In un momento storico in cui la crisi economica la fa da padrona, le risorse sono sempre meno e si è in presenza di una crescita esponenziale delle nuove povertà e dei bisogni dei cittadini, il che rende sempre più difficile dare un aiuto economico ai soggetti più deboli.
Un modo di intervento è quello di dare maggiori servizi tramite persone che possono dedicare il proprio tempo a chi ne ha bisogno.
La crisi sta creando una diminuzione di lavoro e, conseguentemente, il numero delle persone che sono in cassa integrazione o che percepiscono un’indennità di disoccupazione è altissimo.
La domanda che ci si deve porre è la seguente: non si può chiedere a queste persone di dedicare, in proporzione alle somme che percepiscono dalla cassa integrazione o come indennità di disoccupazione, e lo stipendio precedente, parte del proprio tempo a lavori socialmente utili mettendo a disposizione la propria esperienza e capacità?
In questo modo non avremmo migliaia di persone che rimangono a casa a pensare solo al posto di lavoro che non hanno più o che rischiano di perdere, ma che sono occupate rendendosi utili alla collettività.

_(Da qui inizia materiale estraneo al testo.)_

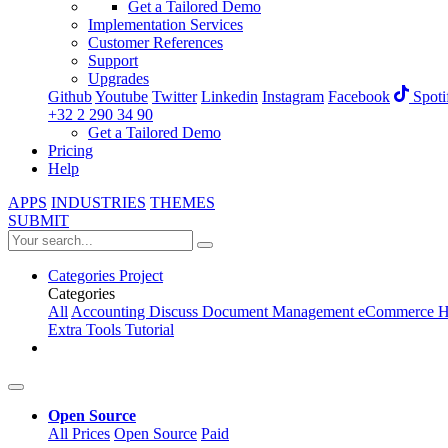
Get a Tailored Demo
Implementation Services
Customer References
Support
Upgrades
Github
Youtube
Twitter
Linkedin
Instagram
Facebook
Spoti
+32 2 290 34 90
Get a Tailored Demo
Pricing
Help
APPS
INDUSTRIES
THEMES
SUBMIT
Categories
Project
Categories
All
Accounting
Discuss
Document Management
eCommerce
H
Extra Tools
Tutorial
Open Source
All Prices
Open Source
Paid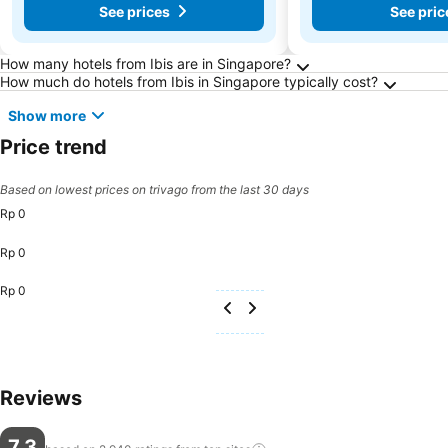
See prices
See pric
Frequently Asked Questions about Singapore
How many hotels from Ibis are in Singapore?
How much do hotels from Ibis in Singapore typically cost?
Show more
Price trend
Based on lowest prices on trivago from the last 30 days
Rp 0
Rp 0
Rp 0
Reviews
7,3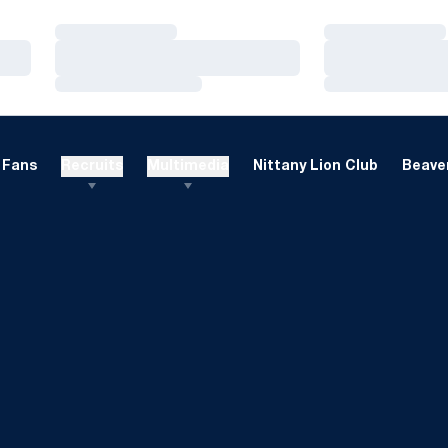
Loading…
Loading…
Loading…
Loading…
Loading…
Loading…
Fans
Recruits
Multimedia
Nittany Lion Club
Beaver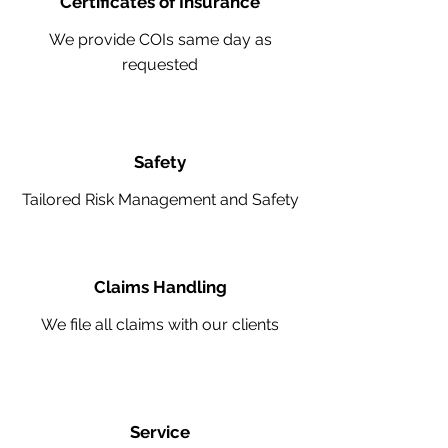
Certificates of Insurance
We provide COIs same day as
requested
Safety
Tailored Risk Management and Safety
Claims Handling
We file all claims with our clients
Service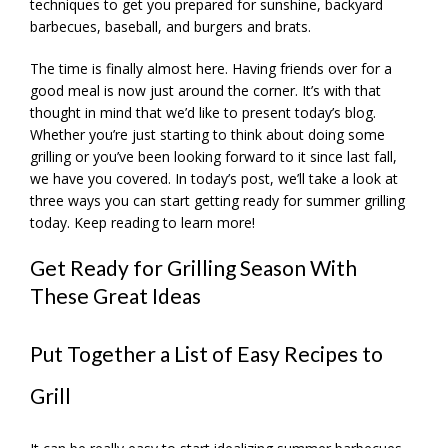
techniques to get you prepared for sunshine, backyard
barbecues, baseball, and burgers and brats.
The time is finally almost here. Having friends over for a
good meal is now just around the corner. It’s with that
thought in mind that we’d like to present today’s blog.
Whether you’re just starting to think about doing some
grilling or you’ve been looking forward to it since last fall,
we have you covered. In today’s post, we’ll take a look at
three ways you can start getting ready for summer grilling
today. Keep reading to learn more!
Get Ready for Grilling Season With
These Great Ideas
Put Together a List of Easy Recipes to
Grill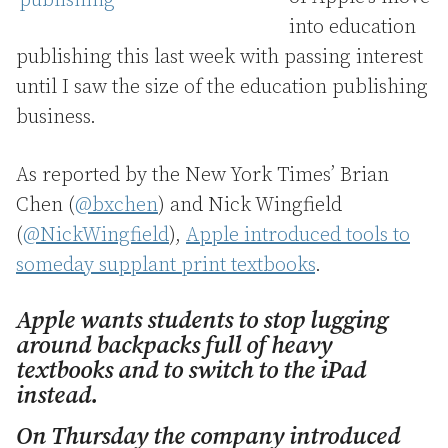
into education
publishing this last week with passing interest
until I saw the size of the education publishing
business.
As reported by the New York Times’ Brian
Chen (
@bxchen
) and Nick Wingfield
(
@NickWingfield
),
Apple introduced tools to
someday supplant print textbooks
.
Apple wants students to stop lugging
around backpacks full of heavy
textbooks and to switch to the iPad
instead.
On Thursday the company introduced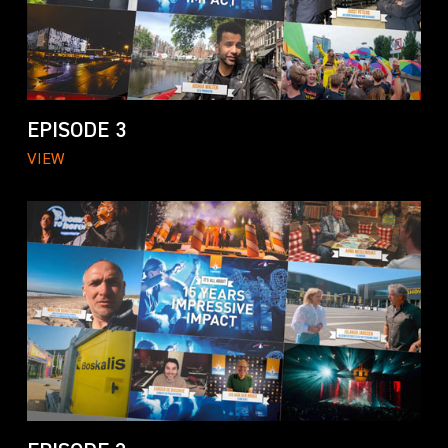
EPISODE 3
VIEW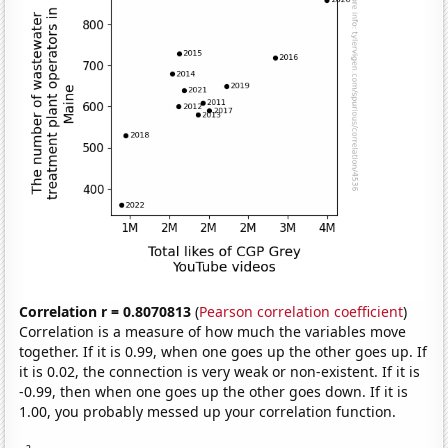
Correlation r = 0.8070813
(
Pearson correlation coefficient
)
Correlation is a measure of how much the variables move
together. If it is 0.99, when one goes up the other goes up. If
it is 0.02, the connection is very weak or non-existent. If it is
-0.99, then when one goes up the other goes down. If it is
1.00, you probably messed up your correlation function.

E’ un’idea come tante altre, che in altri Stati viene già utilizzata.
Inoltre, visto che in molti sussurrano che alcuni cassa integrati sembra che svolgano dei lavori “in nero”, si potrebbe prevedere che chi è in cassa integrazione o percepisce l’indennità di disoccupazione, obbligatoriamente, deve mettere a disposizione il proprio tempo per lavori che lo Stato gli chiede di svolgere.
Nel momento stesso in cui questi soggetti si rifiutano, perdono in tutto o in parte il diritto a questa indennità.
In questo modo avremmo raggiunto lo scopo di tacitare le voci maligne che sostengono la proliferazione del lavoro nero e di permettere a chi ha bisogno di avere un’assistenza di averlo.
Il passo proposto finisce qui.